Problem (Kernelization of $k$-means) $\quad$ Let $\mathcal{X}$ be a set and consider a PSD kernel $K$ on $\mathcal{X}$ with corresponding RKHS $\mathcal{H}$ and feature map $\varphi$. The goal of this exercise is to show that, given a set of observation $x_1, \ldots, x_n$ in $\mathcal{X}$, we can consider solving the $k$-means problem on $\mathcal{H}$ with observations $\varphi\left(x_1\right), \ldots, \varphi\left(x_n\right)$ only through the manipulation of the Gram matrix $G:=\left(K\left(x_i, x_j\right)\right)_{i j}$. For this, we recall that the loss function of the $k$-means problem is given by $$ L\left(c_1, \ldots, c_k\right):=\sum_{i=1}^n \min _{j=1, \ldots, k}\left\|\varphi\left(x_i\right)-c_j\right\|_{\mathcal{H}}^2, $$ where $c_1, \ldots, c_k \in \mathcal{H}$.
- Show that $$ L\left(c_1, \ldots, c_k\right)=\sum_{i=1}^n\left\|\varphi\left(x_i\right)-c_{s_i}\right\|_{\mathcal{H}}^2, $$ where $s_i=\arg \min _j\left\|\varphi\left(x_i\right)-c_j\right\|_{\mathcal{H}}^2$.
- Show that the map $c \mapsto \sum_{i=1}^n\left\|\varphi\left(x_i\right)-c\right\|_{\mathcal{H}}^2$ is minimized when $c=\frac{1}{n} \sum_{i=1}^n \varphi\left(x_i\right)$. Beware that $\mathcal{H}$ may be an infinite dimensional Hilbert space, so you cannot faithfully rely on gradient computation as we usually did on $\mathbb{R}^d$.
- Introducing $C_j:=\left\{i, s_i=j\right\}$ for $j=1, \ldots, k$, deduce that minimizing (9) boils down to minimizing $$ \left(s_1, \ldots, s_n\right) \mapsto \sum_{i=1}^n\left\|\varphi\left(x_i\right)-\frac{1}{\left|C_{s_i}\right|} \sum_{j \in C_{s_i}} \varphi\left(x_j\right)\right\|_{\mathcal{H}}^2, $$ where $s_1, \ldots, s_n$ are now variables in $\{1, \ldots, k\}$.
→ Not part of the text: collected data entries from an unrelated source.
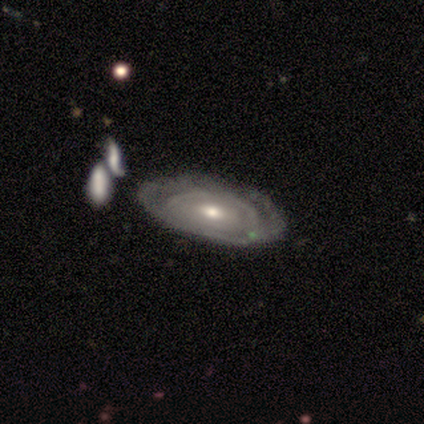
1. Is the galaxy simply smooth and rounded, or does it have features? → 88% featured or disk, 12% smooth, 0% star or artifact.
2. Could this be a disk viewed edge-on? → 100% no, 0% yes.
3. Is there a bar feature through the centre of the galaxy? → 77% no, 20% weak, 3% strong.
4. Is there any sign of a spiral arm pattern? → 54% no, 46% yes.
- Deduce that performing $k$-means in $\mathcal{H}$ boils down to an optimization problem on $\left(s_1, \ldots, s_n\right)$ that only requires the knowledge of $K$. Note: you can reach a simple formula after careful simplification. Nonetheless, the optimization problem remains highly non-trivial.
This is an exercise in my class and I am doing it. I have a question in 2 about how to find the minimizer in case of infinite dimension Hilbert space. I hope everyone can give me some hints.
Hint: Assume that the average is not the minimizer. Then, using properties of the inner product, simplify the cost to arrive at a contradiction.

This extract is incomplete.